训练集各有猫狗12,500张,首先,将训练数据集换分为 train, validation, test 3个集合,分别有猫狗图片各 10000, 1250, 1250张,之后,分别将他们归类到不同的文件夹中。

首先,导入处理文件用到的工具库

import os, shutil
#原解压后的训练集的地址
origin_dir = '../input/dogs-vs-cats/train'
#新数据集的根目录
base_dir = '../input/dogs-vs-cats-new'

#创建新数据集的根目录
os.mkdir(base_dir)

#创建各个集合的各个分类的目录
train_dir = os.path.join(base_dir, 'train')
os.makedirs(train_dir)

val_dir = os.path.join(base_dir, 'val')
os.makedirs(val_dir)

test_dir = os.path.join(base_dir, 'test')
os.makedirs(test_dir)

train_cats_dir = os.path.join(train_dir,'cats')
os.mkdir(train_cats_dir)

train_dogs_dir = os.path.join(train_dir,'dogs')
os.mkdir(train_dogs_dir)

val_cats_dir = os.path.join(val_dir,'cats')
os.mkdir(val_cats_dir)

val_dogs_dir = os.path.join(val_dir,'dogs')
os.mkdir(val_dogs_dir)

test_cats_dir = os.path.join(test_dir,'cats')
os.mkdir(test_cats_dir)

test_dogs_dir = os.path.join(test_dir,'dogs')
os.mkdir(test_dogs_dir)

#复制图片文件到对应的文件夹
fnames = ['cat.{}.jpg'.format(i) for i in range(10000)]
for fname in fnames:
    src = os.path.join(origin_dir, fname)
    dst = os.path.join(train_cats_dir, fname)
    shutil.copyfile(src,dst)

fnames = ['dog.{}.jpg'.format(i) for i in range(10000)]
for fname in fnames:
    src = os.path.join(origin_dir, fname)
    dst = os.path.join(train_dogs_dir, fname)
    shutil.copyfile(src,dst)

fnames = ['cat.{}.jpg'.format(i) for i in range(10000, 11250)]
for fname in fnames:
    src = os.path.join(origin_dir, fname)
    dst = os.path.join(val_cats_dir, fname)
    shutil.copyfile(src,dst)

fnames = ['dog.{}.jpg'.format(i) for i in range(10000, 11250)]
for fname in fnames:
    src = os.path.join(origin_dir, fname)
    dst = os.path.join(val_dogs_dir, fname)
    shutil.copyfile(src,dst)

fnames = ['cat.{}.jpg'.format(i) for i in range(11250, 12500)]
for fname in fnames:
    src = os.path.join(origin_dir, fname)
    dst = os.path.join(test_cats_dir, fname)
    shutil.copyfile(src,dst)

fnames = ['dog.{}.jpg'.format(i) for i in range(11250, 12500)]
for fname in fnames:
    src = os.path.join(origin_dir, fname)
    dst = os.path.join(test_dogs_dir, fname)
    shutil.copyfile(src,dst)

搭建模型

接下来,要搭建CNN模型,共3个卷积层,后面接包含512个神经元的隐藏层,由于是二分类问题,直接用sigmoid激活函数把输出压缩到[0,1]之间。
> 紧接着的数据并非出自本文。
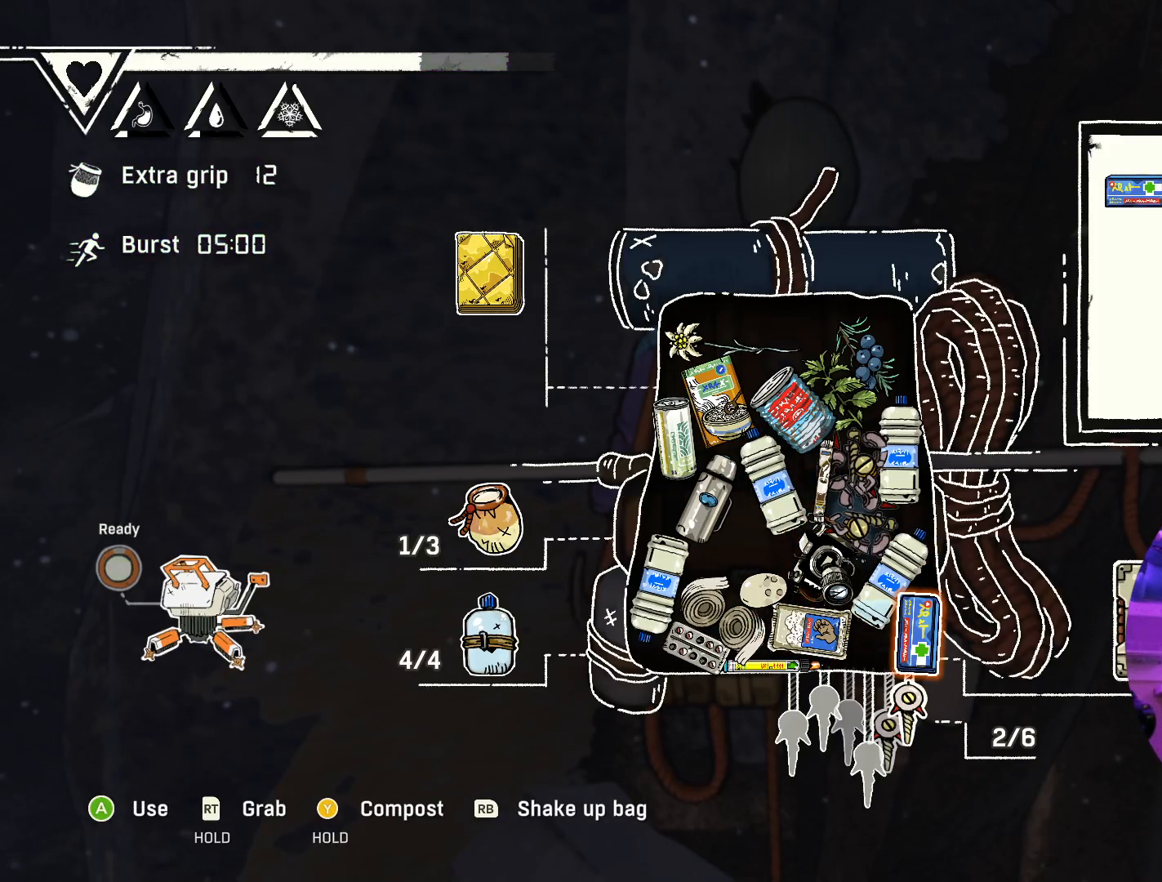
{"buttons": [], "left_stick": "center", "right_stick": "center", "events": []}
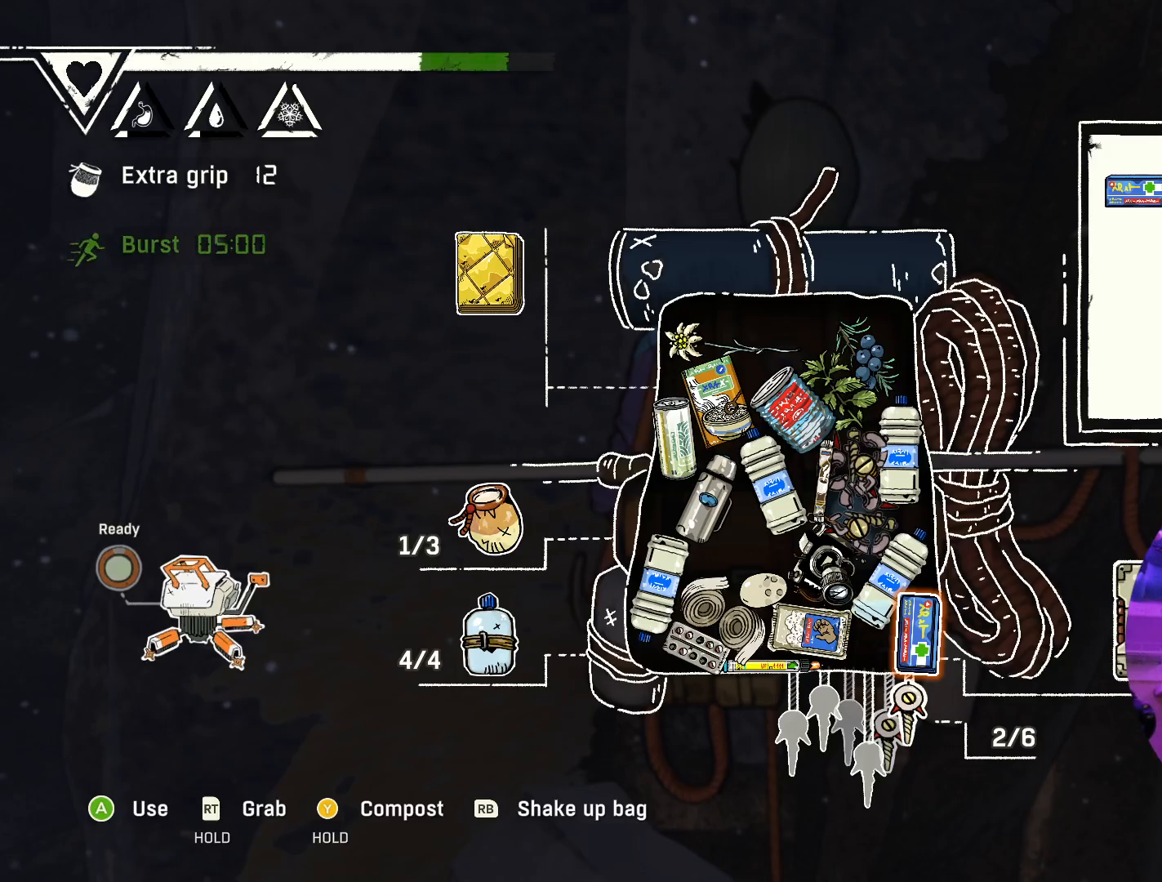
{"buttons": [], "left_stick": "center", "right_stick": "center", "events": []}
from keras import layers, models, optimizers
model = models.Sequential()
model.add(layers.Conv2D(32, (3, 3), activation='relu',
                       input_shape=(150, 150, 3)))
model.add(layers.MaxPooling2D((2, 2)))
model.add(layers.Conv2D(64, (3, 3), activation='relu'))
model.add(layers.MaxPooling2D((2, 2)))
model.add(layers.Conv2D(128, (3, 3), activation='relu'))
model.add(layers.MaxPooling2D((2, 2)))
model.add(layers.Conv2D(128, (3, 3), activation='relu'))
model.add(layers.MaxPooling2D((2, 2)))
model.add(layers.Flatten())
model.add(layers.Dense(512, activation='relu'))
model.add(layers.Dense(1, activation='sigmoid'))

model.summary()


model.compile(loss='binary_crossentropy',
             optimizer=optimizers.RMSprop(lr=1e-4),
             metrics=['acc'])
_________________________________________________________________
Layer (type)                 Output Shape              Param #   
=================================================================
conv2d_2 (Conv2D)            (None, 148, 148, 32)      896       
_________________________________________________________________
max_pooling2d_1 (MaxPooling2 (None, 74, 74, 32)        0         
_________________________________________________________________
conv2d_3 (Conv2D)            (None, 72, 72, 64)        18496     
_________________________________________________________________
max_pooling2d_2 (MaxPooling2 (None, 36, 36, 64)        0         
_________________________________________________________________
conv2d_4 (Conv2D)            (None, 34, 34, 128)       73856     
_________________________________________________________________
max_pooling2d_3 (MaxPooling2 (None, 17, 17, 128)       0         
_________________________________________________________________
conv2d_5 (Conv2D)            (None, 15, 15, 128)       147584    
_________________________________________________________________
max_pooling2d_4 (MaxPooling2 (None, 7, 7, 128)         0         
_________________________________________________________________
flatten_1 (Flatten)          (None, 6272)              0         
_________________________________________________________________
dense_1 (Dense)              (None, 512)               3211776   
_________________________________________________________________
dense_2 (Dense)              (None, 1)                 513       
=================================================================
Total params: 3,453,121
Trainable params: 3,453,121
Non-trainable params: 0
_________________________________________________________________

数据预处理

数据预处理的步骤如下:

(1) 读取图片文件;

(2)将JPEG文件解码为RGB像素网格

(3)将这些像素网格转换为浮点数张量

(4)将像素值(0~255)压缩到[0,1]区间

这些步骤看似比较麻烦,但可以用Keras自动完成,Keras有一个图像处理辅助工具的模块,位于keras.preprocessing.image,其中有一个ImageDataGenerator类,可以快速创建Python Generator,自动预处理张量。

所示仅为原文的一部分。